Eu nasci sob desafios. Inaugurei todos os meus dias travando lutas árduas, pesadas e sem proteções escudeiras. Dou a cara à tapa, dou o coração às pauladas, meus tombos são homéricos e deixam cicatrizes horrendas. - Veja esta aqui? Discreta e profunda. - E ainda assim, mal aprendo nessas circunstâncias. Mesmo reconhecendo a paisagem, vou-me numa mesma cadência, passo inédito. O que vou guardando são as amargas, vez por outra doces, sensações. E por elas vejo-me sem absolutamente nada, sem grãos, sem tostões, sem correspondências. Mas envolvida em pleno respeito.

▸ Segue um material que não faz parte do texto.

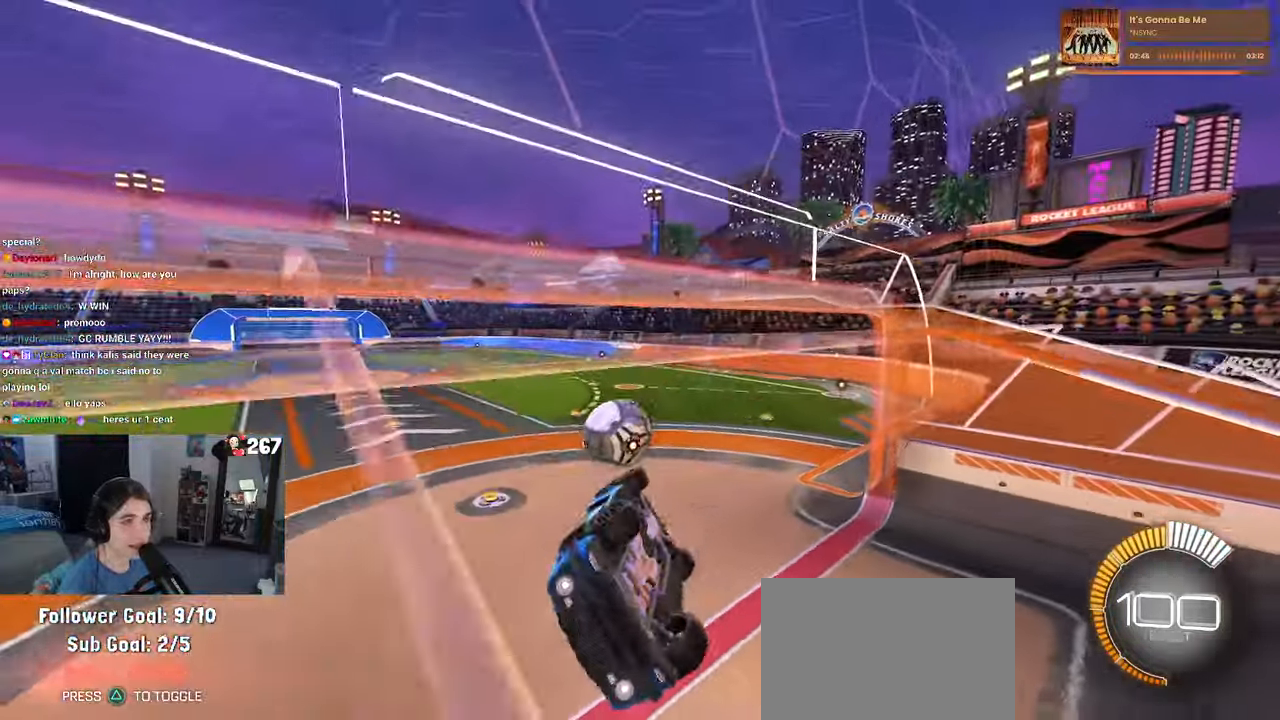
{"buttons": [], "left_stick": "down-right", "right_stick": "center", "events": []}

Diante disto, acredite, só aprendi a lutar por causas. E não entro no julgamento se justas ou não. São as que inferem minhas ânsias, as que chegam e acariciam os desejos momentâneos do meu espírito pecaminoso. Então, basta-me. Deixo pessoas fora das prateleiras. Em minhas lutas solitárias, somente o que me é de posse.

Sou eu povoada de fundamentos, sou eu povoada de risos, sou eu crescida de tantos sentimentos. E, definitivamente, minhas armas não são unhas e dentes.